►

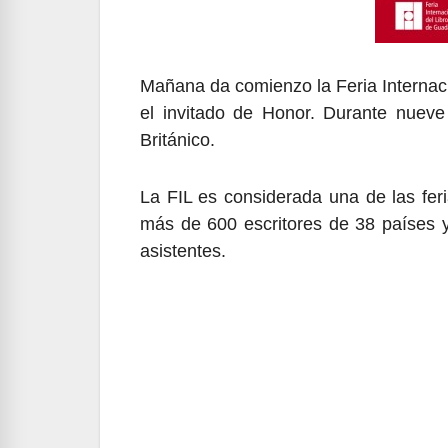
Mañana da comienzo la Feria Internaci
el invitado de Honor. Durante nueve d
Británico.
La FIL es considerada una de las fer
más de 600 escritores de 38 países y
asistentes.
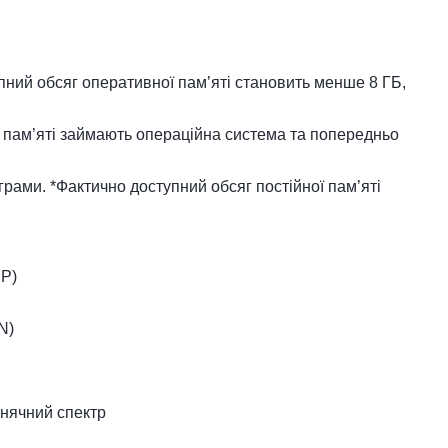
пний обсяг оперативної пам’яті становить менше 8 ГБ,
у пам’яті займають операційна система та попередньо
грами. *Фактично доступний обсяг постійної пам’яті
 128 ГБ / 256 ГБ, оскільки частину пам’яті займають
YP)
ема та попередньо встановлені програми.
N)
нячний спектр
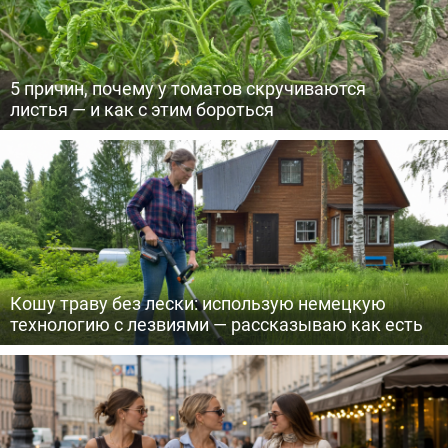
5 причин, почему у томатов скручиваются
листья — и как с этим бороться
Кошу траву без лески: использую немецкую
технологию с лезвиями — рассказываю как есть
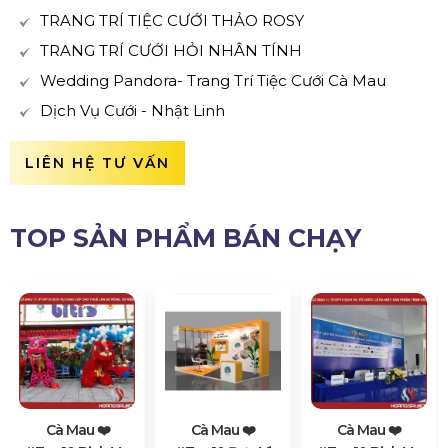
TRANG TRÍ TIỆC CƯỚI THẢO ROSY
TRANG TRÍ CƯỚI HỎI NHÂN TÍNH
Wedding Pandora- Trang Trí Tiệc Cưới Cà Mau
Dịch Vụ Cưới - Nhật Linh
LIÊN HỆ TƯ VẤN
TOP SẢN PHẨM BÁN CHẠY
Cà Mau ❤️️
Cà Mau ❤️️
Cà Mau ❤️️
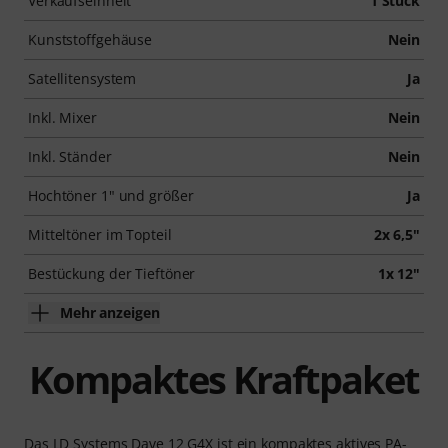
Verkaufseinheit
1 Stück
Kunststoffgehäuse
Nein
Satellitensystem
Ja
Inkl. Mixer
Nein
Inkl. Ständer
Nein
Hochtöner 1" und größer
Ja
Mitteltöner im Topteil
2x 6,5"
Bestückung der Tieftöner
1x 12"
Mehr anzeigen
Kompaktes Kraftpaket
Das LD Systems Dave 12 G4X ist ein kompaktes aktives PA-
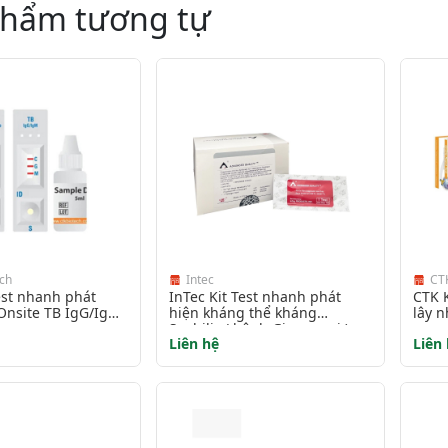
phẩm tương tự
ch
Intec
CT
test nhanh phát
InTec Kit Test nhanh phát
CTK K
 Onsite TB IgG/IgM
hiện kháng thể kháng
lây n
Syphilis ( bệnh Giang mai )
Liên hệ
Liên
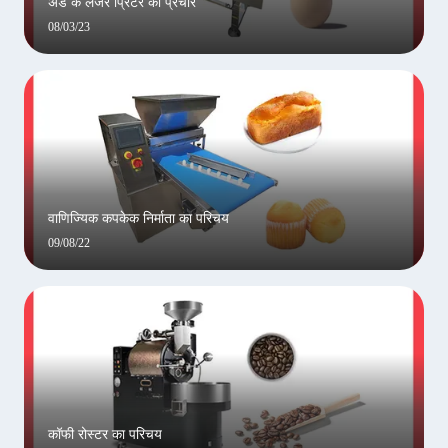
अंडे के लेजर प्रिंटर का प्रचार
08/03/23
वाणिज्यिक कपकेक निर्माता का परिचय
09/08/22
कॉफी रोस्टर का परिचय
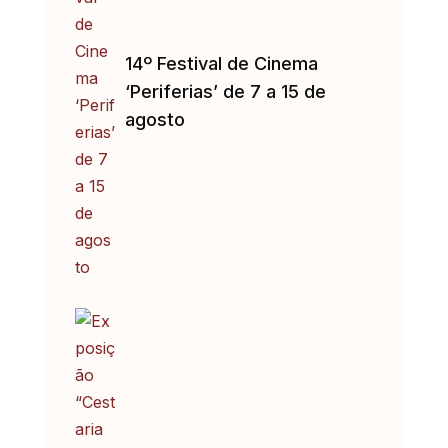
14º Festival de Cinema
‘Periferias’ de 7 a 15 de
agosto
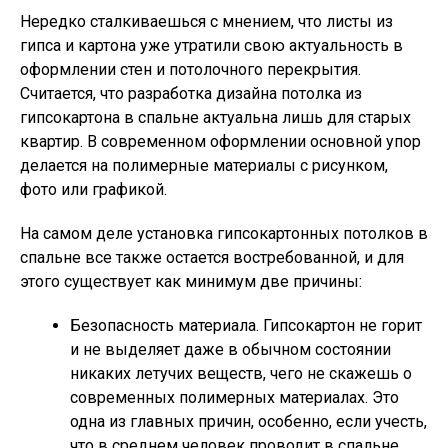
Нередко сталкиваешься с мнением, что листы из
гипса и картона уже утратили свою актуальность в
оформлении стен и потолочного перекрытия.
Считается, что разработка дизайна потолка из
гипсокартона в спальне актуальна лишь для старых
квартир. В современном оформлении основной упор
делается на полимерные материалы с рисунком,
фото или графикой.
На самом деле установка гипсокартонных потолков в
спальне все также остается востребованной, и для
этого существует как минимум две причины:
Безопасность материала
. Гипсокартон не горит
и не выделяет даже в обычном состоянии
никаких летучих веществ, чего не скажешь о
современных полимерных материалах. Это
одна из главных причин, особенно, если учесть,
что в среднем человек проводит в спальне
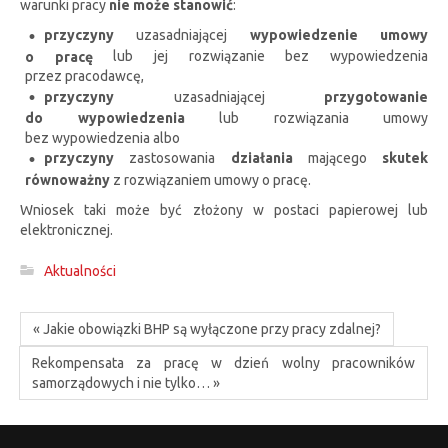
warunki pracy
nie może stanowić
:
przyczyny
uzasadniającej
wypowiedzenie umowy
o pracę
lub jej rozwiązanie bez wypowiedzenia
przez pracodawcę,
przyczyny
uzasadniającej
przygotowanie
do wypowiedzenia
lub rozwiązania umowy
bez wypowiedzenia albo
przyczyny
zastosowania
działania
mającego
skutek
równoważny
z rozwiązaniem umowy o pracę.
Wniosek taki może być złożony w postaci papierowej lub
elektronicznej.
Aktualności
« Jakie obowiązki BHP są wyłączone przy pracy zdalnej?
Rekompensata za pracę w dzień wolny pracowników
samorządowych i nie tylko… »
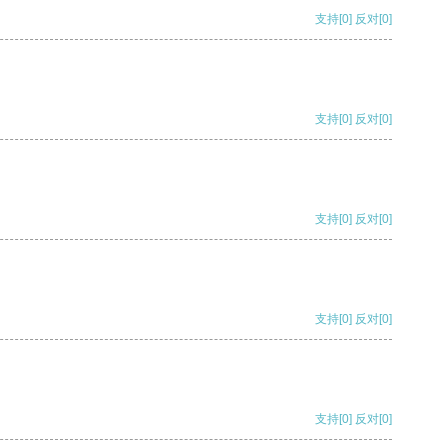
支持
[0]
反对
[0]
支持
[0]
反对
[0]
支持
[0]
反对
[0]
支持
[0]
反对
[0]
支持
[0]
反对
[0]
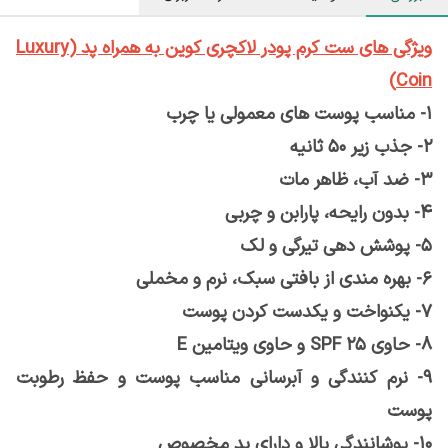
ویژگی های ست کرم پودر لاکچری کوین به همراه پد (Luxury
Coin)
1- مناسب پوست های معمولی یا چرب
2- جذب زیر ۵۰ ثانیه
3- ضد آب، ظاهر مات
4- بدون رایحه، پارابن و چربی
5- پوشش دهی تیرگی و لک
6- بهره مندی از بافتی سبک، نرم و مخملی
7- یکنواخت و یکدست کردن پوست
8- حاوی SPF 25 و حاوی ویتامین E
9- نرم کنندگی و آبرسانی مناسب پوست و حفظ رطوبت
پوست
10- پوشانندگی بالا و دارای پد مخصوص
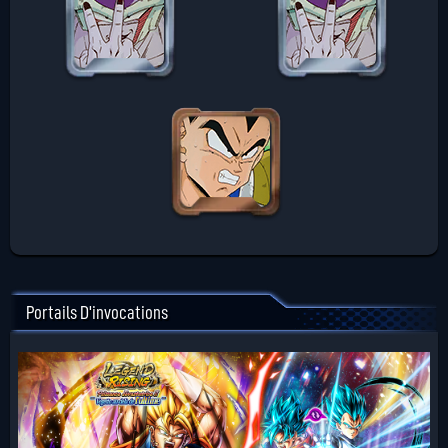
Portails D'invocations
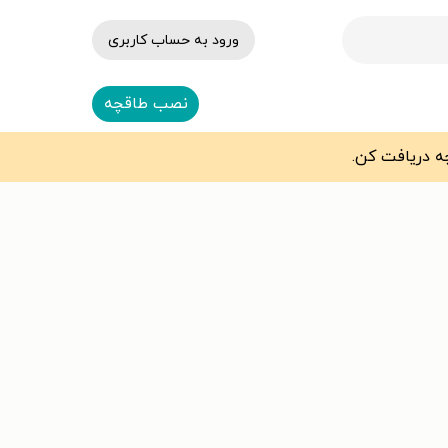
ورود به حساب کاربری
نصب طاقچه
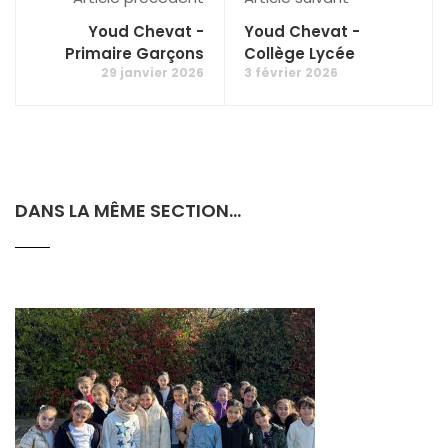
Youd Chevat -
Youd Chevat -
Primaire Garçons
Collège Lycée
29 janvier 2026
3 février 2026
DANS LA MÊME SECTION...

◄

◆ EXERCISE DESCRIPTION: Can you print every line from the one containing "пний обсяг оперативної" through the one containing "нячний спектр", both included, without changing a character?

◆ YOUR SOLUTION:
пний обсяг оперативної пам’яті становить менше 8 ГБ,
у пам’яті займають операційна система та попередньо
грами. *Фактично доступний обсяг постійної пам’яті
 128 ГБ / 256 ГБ, оскільки частину пам’яті займають
YP)
ема та попередньо встановлені програми.
N)
нячний спектр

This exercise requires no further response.